I was spanked as a child
A Case Against Spanking

(or I should say “yet another case, in a long line of cases, against spanking!)

One of the most common arguments we hear for spanking is
“I was spanked as a child and I turned out fine.”
Sheesh!

We Cannot Make Mistakes

When we are spanked or even punished as a kid
(yes I’m anti-punishment too!)
for supposed wrong doings
it teaches us that it’s NOT OKAY to make mistakes.

It teaches us that we’re LESS WORTHY OF LOVE when we make mistakes.

And it teaches us that we will EXPERIENCE PAIN when we do make mistakes.

The result of this is that we are less free to make mistakes as we grow up. We cannot experiment with life, we cannot take the same kind of risks. Emotional risks, mental risks, self-image risks.

It Affects Our Relationships

It certainly impacts how we interact with others. We end up being less open to exposing our deeper selves with people for fear of scorn and rejection (boy do I relate to that one!).

We cannot lose ourselves in intimacy as freely for when we make ourselves vulnerable mistakes are a natural result.
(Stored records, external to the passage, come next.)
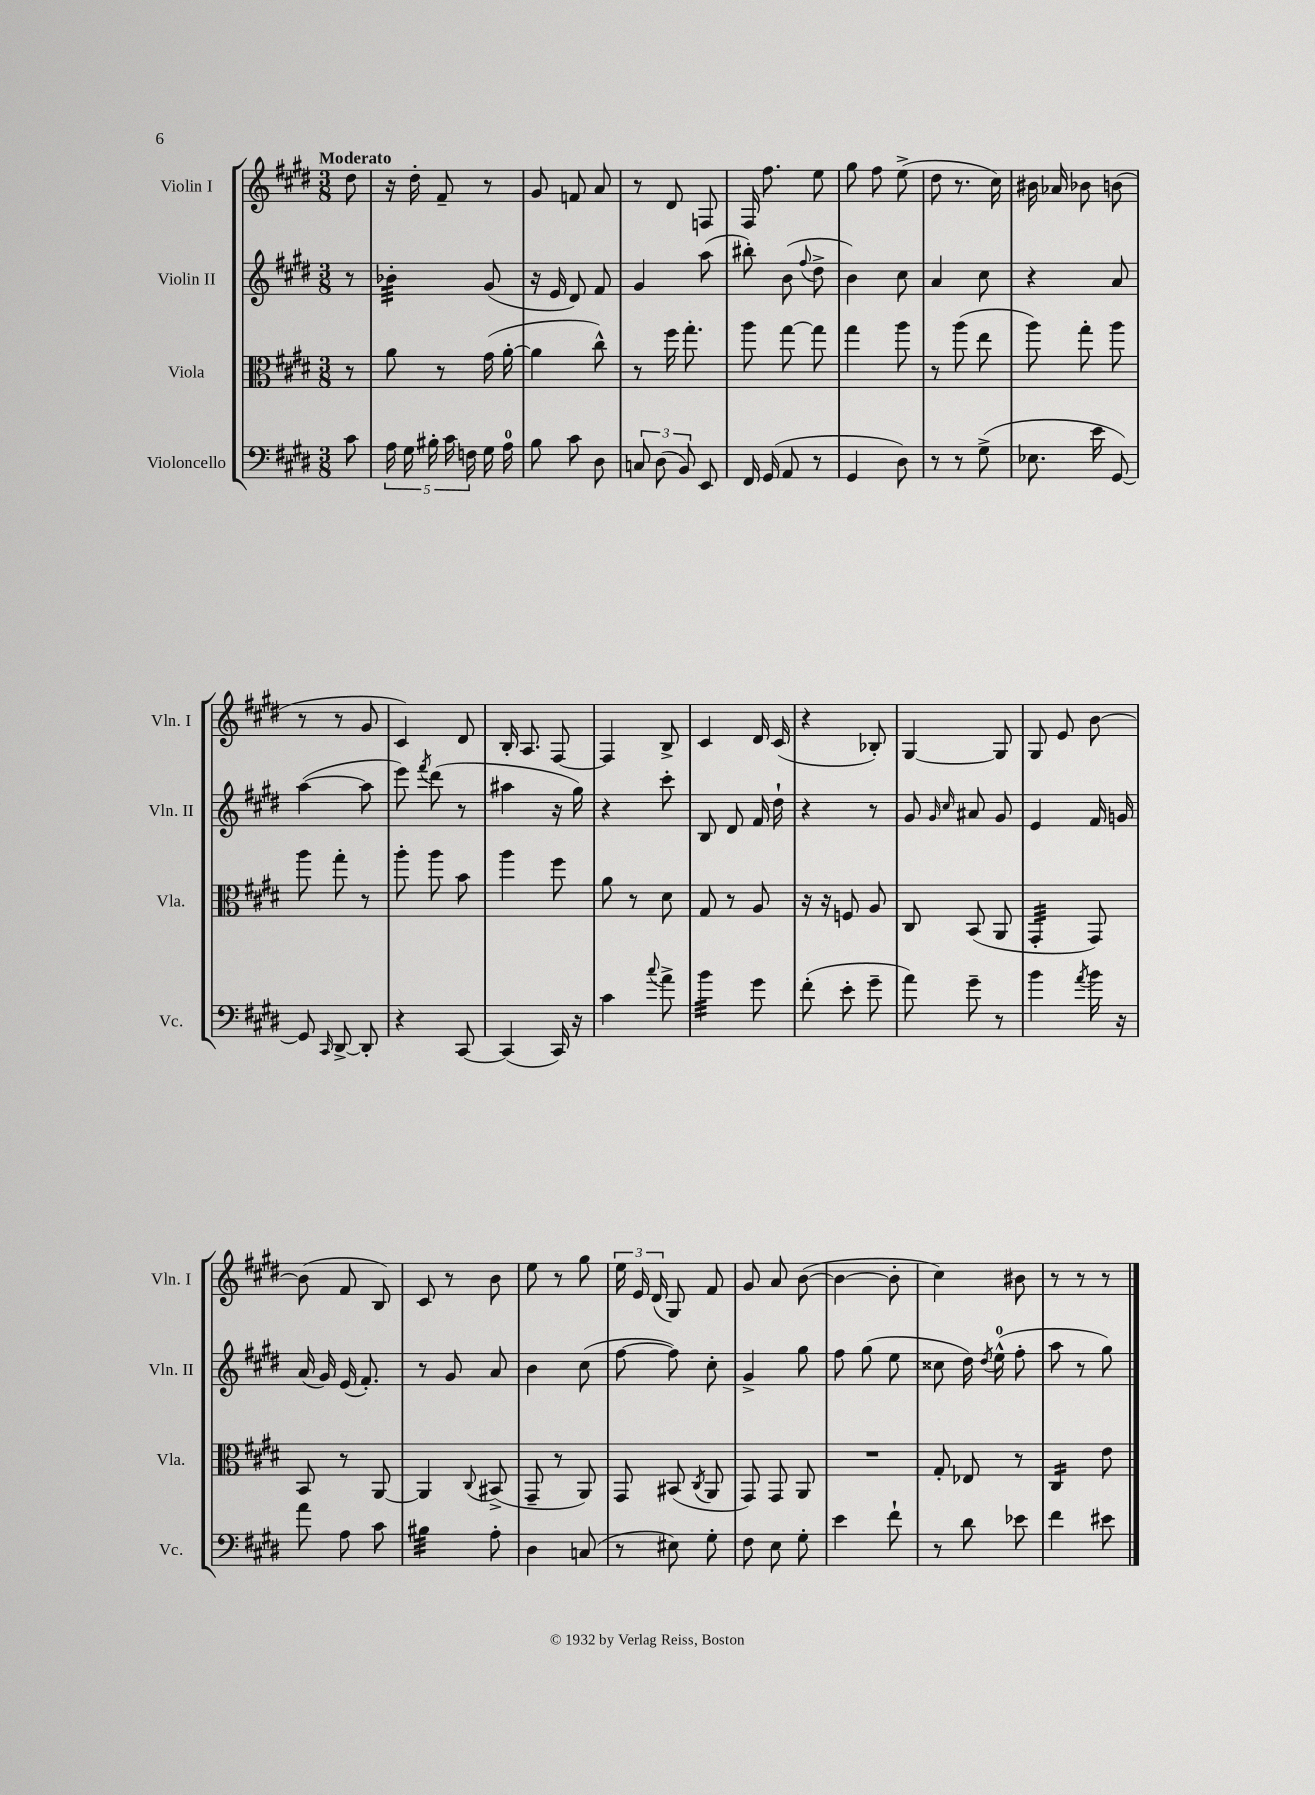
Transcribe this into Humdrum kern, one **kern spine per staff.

**kern	**kern	**kern	**kern
*staff4	*staff3	*staff2	*staff1
*clefF4	*clefC3	*clefG2	*clefG2
*k[f#c#g#d#]	*k[f#c#g#d#]	*k[f#c#g#d#]	*k[f#c#g#d#]
*M3/8	*M3/8	*M3/8	*M3/8
8c#	8r	8r	8dd#
=	=	=	=
20A	8a	4b-'	16r
20G#	.	.	.
.	.	.	16dd#'
20B#'	.	.	.
.	8r	.	8f#~
20c#	.	.	.
20F	.	.	.
16G#	(16g#	(8g#	8r
16A	[16a'	.	.
=	=	=	=
8B	4a]	16r	8g#
.	.	16e	.
8c#	.	8d#)	8f
8D#	8cc#^^)	8f#	8a
=	=	=	=
12C	8r	4g#	8r
(12D#	.	.	.
.	16ff#	.	8d#
12BB)	.	.	.
.	8.gg#'	.	.
8EE	.	(8aa	8F
=	=	=	=
16FF#	8aa	8bb#')	16F#
(16GG#	.	.	8.ff#
8AA	[8gg#	(8b	.
.	.	8qqff#	.
8r	8gg#]	8dd#^	8ee
=	=	=	=
4GG#	4gg#	4b)	8gg#
.	.	.	8ff#
8D#)	8aa	8cc#	(8ee^
=	=	=	=
8r	8r	4a	8dd#
8r	(8aa	.	8.r
(8G#^	8ee	8cc#	.
.	.	.	16cc#)
=	=	=	=
8.E-	8aa)	4r	16b#
.	.	.	16a-
.	8gg#'	.	8b-
16e	.	.	.
[8GG#)	8aa	8a	(8b
=	=	=	=
8GG#]	8aa	([4aa	8r
16qqCC#	.	.	.
[8DD#^	8gg#'	.	8r
8DD#']	8r	8aa]	8g#
=	=	=	=
4r	8aa'	8eee)	4c#)
.	.	8qfff#	.
.	8aa	(8ddd#	.
[8CC#	8b	8r	8d#
=	=	=	=
(4CC#]	4aa	4aa#	16B'
.	.	.	8.A
16CC#)	8ff#	16r	[8F#
16r	.	16gg#)	.
=	=	=	=
4c#	8a	4r	4F#]
.	8r	.	.
8qqcc#	.	.	.
8a^	8d#	8ccc#'	8B^
=	=	=	=
4b	8G#	8B	4c#
.	8r	8d#	.
8g#	8A	16f#	16d#
.	.	16dd#`	(16c#
=	=	=	=
(8f#'	16r	4r	4r
.	16r	.	.
8e'	8F	.	.
8g#~	8A	8r	8B-')
=	=	=	=
8a)	8C#	8g#	[4G#
.	.	16qqg#	.
.	.	16qqcc#	.
8g#~	(8BB	8a#	.
8r	8AA	8g#	8G#]
=	=	=	=
4b	4GG#'	4e	8G#
.	.	.	8e
8qa	.	.	.
16b	8GG#)	16f#	[8b
16r	.	16g	.
=	=	=	=
8a	8BB	(16a	(8b]
.	.	16g#)	.
8A	8r	(16e	8f#
.	.	8.f#')	.
8c#	[8AA	.	8B)
=	=	=	=
4B#	4AA]	8r	8c#
.	.	8g#	8r
.	8qqC#	.	.
8A'	(8BB#^	8a	8b
=	=	=	=
4D#	8GG#~	4b	8ee
.	8r	.	8r
(8C	8AA)	(8cc#	8gg#
=	=	=	=
8r	8GG#	[8ff#	24ee
.	.	.	24e
.	.	.	(24d#
8E#)	(8BB#	8ff#])	8G#)
.	8qC#	.	.
8G#'	8AA	8cc#'	8f#
=	=	=	=
8F#	8GG#)	4g#^	8g#
8E	8GG#	.	8a
8G#'	8AA	8gg#	([8b
=	=	=	=
4e	4.r	8ff#	4b_
.	.	(8gg#	.
8f#`	.	8ee	8b']
=	=	=	=
8r	8G#'	8cc##	4cc#)
8d#	8E-	16dd#)	.
.	.	8qdd#	.
.	.	(16ee^^	.
8e-	8r	8ff#'	8b#
=	=	=	=
4f#	4C#	8aa	8r
.	.	8r	8r
8e#	8e	8gg#)	8r
==	==	==	==
*-	*-	*-	*-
We even are less able to have rational discussions when someone makes a point that threatens our way of looking at things!

The fear from childhood affects every part of our lives.
We defend ourselves, protect ourselves and close our hearts without even realizing we are doing so.

Imagine the Freedom

Imagine being totally free from these limitations!
Imagine if mistakes were something that made you excited!
Imagine if your tendency was to go in the direction of your mistakes rather than to avoid them!

When a child is nurtured and even CELEBRATED for making mistakes they can grow up unafraid of these things and maintain the ability to take risks and feel good about themselves when they fail.

Their sense of selves isn’t threatened for they have a foundation of love, not fear!!

Reclaim Your Love of Mistakes

Of course very few of us have been raised that way.
So now it is up to each of us to heal that inner wound and reclaim our love of mistakes.

It will take some time to convince ourselves
that we really love and celebrate who we are when we’re “wrong”,
when we make mistakes, when we look less than perfect!

As we deepen our self-love and self-acceptance
we can free parts of ourselves we didn’t even know were trapped.

And then hopefully we can avoid passing on this legacy of fear to the next generation!!

“I was spanked as a child and I turned out fine.” – Ya, Right!